As far as I know, you cannot modify a Array variable
How come this code run without any error. Is there anything I am missing out here. (It's not about why there is 'L-VALUE REQUIRED' error , it's about why there isn't.)
#include<stdio.h>
int strlens(char *s);
void main(){
char s[]="get me length of this string ";
// s++ ; this would give 'L-VALUE REQUIRED ERROR'
printf("%d",strlens(s));
}
int strlens(char s[]){
int i;
for(i=0; *s!='\0';++i, ++s) ; //++s: there is NO 'L-VALUE REQUIRED ERROR'
return i;
}
A quirk of the C language that is well-known to seasoned C programmers, but trips up new C coders to no end, is that arrays are "pass by reference". Generally speaking, an array name used in most expressions will "decay" to the address of its first element. Functions carry that to an extreme case, where the array syntax in the function parameter is actually an alias for the pointer type itself.

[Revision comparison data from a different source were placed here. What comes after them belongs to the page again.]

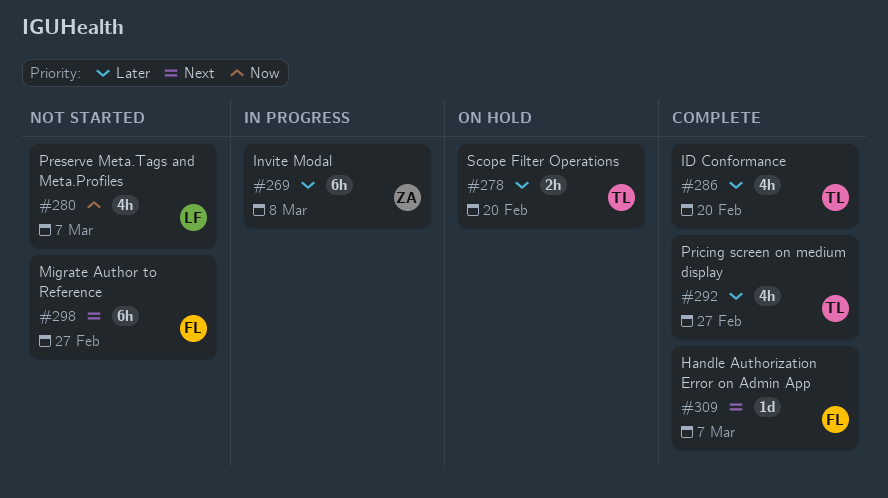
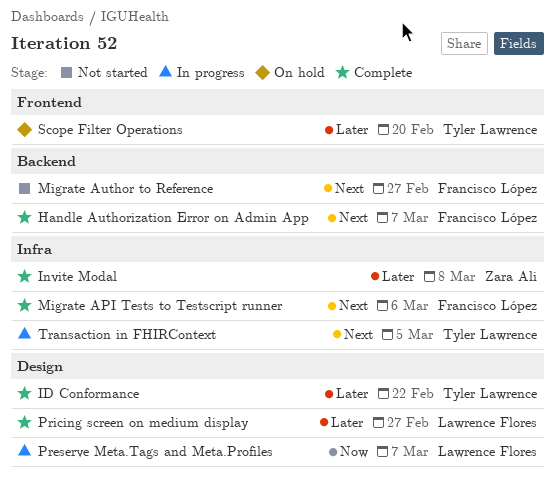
ID Conformance, due: Feb 20 -> Feb 22
Invite Modal, status: In progress -> Complete
Migrate API Tests to Testscript runner: none -> present
Preserve Meta.Tags and Meta.Profiles, status: Not started -> In progress
Pricing screen on medium display, owner: Tyler Lawrence -> Lawrence Flores
Transaction in FHIRContext: none -> present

This is described in paragraph 7 of c11's §6.7.6.3 Function declarators:
A declaration of a parameter as ‘‘array of type’’ shall be adjusted to ‘‘qualified pointer to type’’, where the type qualifiers (if any) are those specified within the
[
and]
of the array type derivation.
Historically, this quirk was an attempt to maintain behavioral compatibility to C's predecessors, B and BCPL, and efficient structure layout. C's predecessor had a semantic for arrays in that its physical layout was actually a pointer that got dynamically allocated and initialized at runtime. When passed to a procedure, the pointer semantic was a natural adoption. Dennis Ritchie invented the notion of allowing the array syntax represent the actual address of the array, and then maintained the pointer semantic when passed to a function. Thus, the inventor of the C language considered this quirk a novel solution to a real world problem (semantic compatibility).